Sunday, July 6, 2014

Ft. Hood case reveals limited view of military judge's power

The Killeen Daily Herald reports on an interesting development in a Ft. Hood general court-martial in which a male soldier was accused of sexually assaulting another male soldier. The accused was convicted and sentenced to three years' confinement. Before the sentence was announced, the military judge stated that he wanted to set aside the findings of guilty but lacked authority to do so under the Uniform Code of Military Justice, and that he would recommend that the convening authority do so. Prof. Geoffrey S. Corn of the South Texas College of Law commented:
“Turning over a guilty finding is very uncommon to begin with,” said Corn, adding the jury may have “felt some sense of obligation to return some conviction of a sexual offense because of the current atmosphere.”
The military judge's quandary -- if his understanding of his lack of power was correct (see below) -- suggests an unwarranted limitation on the independence of courts-martial. If a trial judge is convinced a conviction should be set aside, and the record of trial has not yet been authenticated (as was the case here), he or she would seem to have the power to set it aside under R.C.M. 1102(a)(2), rather than having to make a non-binding recommendation to a non-lawyer convening authority:
An Article 39(a) session under this rule may be called, upon motion of either party or sua sponte by the military judge, for the purpose of inquiring into, and, when appropriate, resolving any matter that arises after trial and that substantially affects the legal sufficiency of any findings of guilty or the sentence. The military judge may also call an Article 39(a) session, upon motion of either party or sua sponte, to reconsider any trial ruling that substantially affects the legal sufficiency of any findings of guilty or the sentence. The military judge may, sua sponte, at any time prior to authentication of the record of trial, enter a finding of not guilty of one or more offenses charged, or may enter a finding of not guilty of a part of a specification as long as a lesser offense charged is alleged in the remaining portion of the specification. Prior to entering such a finding or findings, the military judge shall give each party an opportunity to be heard on the matter in a post-trial Article 39(a) session. [Emphasis added.]
In federal district court, the defense may move for a judgment of acquittal within 14 days after a guilty verdict or discharge of the jury, whichever comes later, under Fed.
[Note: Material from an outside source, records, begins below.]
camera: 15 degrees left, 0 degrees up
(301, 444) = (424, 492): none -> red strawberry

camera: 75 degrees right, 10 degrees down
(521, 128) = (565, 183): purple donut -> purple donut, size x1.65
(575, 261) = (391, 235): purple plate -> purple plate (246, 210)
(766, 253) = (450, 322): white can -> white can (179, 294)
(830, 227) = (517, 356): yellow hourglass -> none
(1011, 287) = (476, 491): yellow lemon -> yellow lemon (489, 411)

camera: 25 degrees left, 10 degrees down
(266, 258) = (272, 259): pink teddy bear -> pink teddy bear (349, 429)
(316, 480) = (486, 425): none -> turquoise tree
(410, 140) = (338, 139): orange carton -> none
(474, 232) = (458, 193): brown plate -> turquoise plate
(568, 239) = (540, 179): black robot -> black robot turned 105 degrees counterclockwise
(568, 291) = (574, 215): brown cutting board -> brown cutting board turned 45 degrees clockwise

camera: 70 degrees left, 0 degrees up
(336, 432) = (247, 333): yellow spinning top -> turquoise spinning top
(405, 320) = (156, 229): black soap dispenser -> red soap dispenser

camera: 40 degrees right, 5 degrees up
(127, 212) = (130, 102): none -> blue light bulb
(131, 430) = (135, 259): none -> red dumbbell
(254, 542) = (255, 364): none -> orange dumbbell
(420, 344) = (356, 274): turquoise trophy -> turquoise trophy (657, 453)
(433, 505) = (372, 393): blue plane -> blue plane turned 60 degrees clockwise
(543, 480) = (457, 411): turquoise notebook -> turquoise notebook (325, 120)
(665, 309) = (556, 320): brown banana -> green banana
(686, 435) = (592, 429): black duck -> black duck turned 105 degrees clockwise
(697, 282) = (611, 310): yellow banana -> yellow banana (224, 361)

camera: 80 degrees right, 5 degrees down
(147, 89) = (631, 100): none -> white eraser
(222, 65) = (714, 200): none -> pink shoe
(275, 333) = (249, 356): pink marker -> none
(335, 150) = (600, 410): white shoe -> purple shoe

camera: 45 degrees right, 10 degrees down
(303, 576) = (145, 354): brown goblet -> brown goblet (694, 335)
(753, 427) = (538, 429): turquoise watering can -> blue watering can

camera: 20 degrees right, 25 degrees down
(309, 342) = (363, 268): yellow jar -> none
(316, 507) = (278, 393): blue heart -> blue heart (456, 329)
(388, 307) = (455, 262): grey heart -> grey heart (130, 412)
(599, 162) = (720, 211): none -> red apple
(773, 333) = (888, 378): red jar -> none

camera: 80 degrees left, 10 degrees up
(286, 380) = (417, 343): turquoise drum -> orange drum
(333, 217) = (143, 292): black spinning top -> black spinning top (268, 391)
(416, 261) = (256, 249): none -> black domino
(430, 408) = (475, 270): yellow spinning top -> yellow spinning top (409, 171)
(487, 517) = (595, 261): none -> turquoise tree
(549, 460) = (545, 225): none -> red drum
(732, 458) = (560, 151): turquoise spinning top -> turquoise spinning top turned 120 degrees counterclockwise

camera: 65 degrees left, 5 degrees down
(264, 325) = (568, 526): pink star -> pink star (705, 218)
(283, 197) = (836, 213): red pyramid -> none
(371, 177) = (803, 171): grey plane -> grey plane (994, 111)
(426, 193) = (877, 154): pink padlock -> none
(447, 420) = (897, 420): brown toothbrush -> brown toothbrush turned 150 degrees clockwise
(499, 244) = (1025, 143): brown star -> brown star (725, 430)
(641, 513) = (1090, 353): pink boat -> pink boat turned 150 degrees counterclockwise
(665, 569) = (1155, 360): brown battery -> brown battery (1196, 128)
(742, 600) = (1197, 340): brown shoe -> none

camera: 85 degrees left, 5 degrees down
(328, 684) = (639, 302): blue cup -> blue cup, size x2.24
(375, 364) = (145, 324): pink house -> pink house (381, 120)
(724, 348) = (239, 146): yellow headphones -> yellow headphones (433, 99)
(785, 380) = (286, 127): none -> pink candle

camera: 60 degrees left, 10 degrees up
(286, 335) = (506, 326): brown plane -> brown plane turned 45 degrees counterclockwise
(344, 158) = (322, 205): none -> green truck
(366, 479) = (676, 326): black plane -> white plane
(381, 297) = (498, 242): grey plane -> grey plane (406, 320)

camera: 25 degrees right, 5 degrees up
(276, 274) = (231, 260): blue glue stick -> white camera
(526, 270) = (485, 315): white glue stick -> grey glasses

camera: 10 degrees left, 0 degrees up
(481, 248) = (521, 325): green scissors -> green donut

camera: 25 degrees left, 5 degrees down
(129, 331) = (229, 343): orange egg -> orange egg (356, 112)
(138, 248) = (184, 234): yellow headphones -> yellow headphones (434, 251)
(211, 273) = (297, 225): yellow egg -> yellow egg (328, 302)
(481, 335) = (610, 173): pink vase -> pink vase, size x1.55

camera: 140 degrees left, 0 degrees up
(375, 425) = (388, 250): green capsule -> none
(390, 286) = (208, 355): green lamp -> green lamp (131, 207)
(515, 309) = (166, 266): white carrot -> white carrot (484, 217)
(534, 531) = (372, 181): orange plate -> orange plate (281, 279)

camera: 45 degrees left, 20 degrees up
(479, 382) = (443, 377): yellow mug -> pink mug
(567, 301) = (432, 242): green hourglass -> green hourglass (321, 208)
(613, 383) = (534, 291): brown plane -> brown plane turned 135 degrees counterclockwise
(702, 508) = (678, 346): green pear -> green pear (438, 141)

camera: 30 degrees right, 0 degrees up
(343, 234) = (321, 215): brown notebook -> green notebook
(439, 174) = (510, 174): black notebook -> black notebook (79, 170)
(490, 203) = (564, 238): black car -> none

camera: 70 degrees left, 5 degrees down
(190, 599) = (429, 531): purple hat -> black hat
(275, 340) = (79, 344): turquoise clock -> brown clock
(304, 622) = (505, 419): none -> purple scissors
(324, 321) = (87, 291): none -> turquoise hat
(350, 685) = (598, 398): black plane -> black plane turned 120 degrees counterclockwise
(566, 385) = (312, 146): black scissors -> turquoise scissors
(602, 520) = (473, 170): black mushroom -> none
R. Crim. P. 29(c). Why should military practice be different?

1 comment:

  1. I don't understand why the defense did not make a motion based on United States v. Griffith, or the judge consider he had the power under Griffith if he thought the facts legally insufficient. See United States v. Scaff, 29 M.J. 60 (C.M.A. 1989); United States v. Griffith, 27 M.J. 42 (C.M.A. 1988).
    The Griffith motion is something I've commented on, blogged on, and advocated for years. In the right case it works.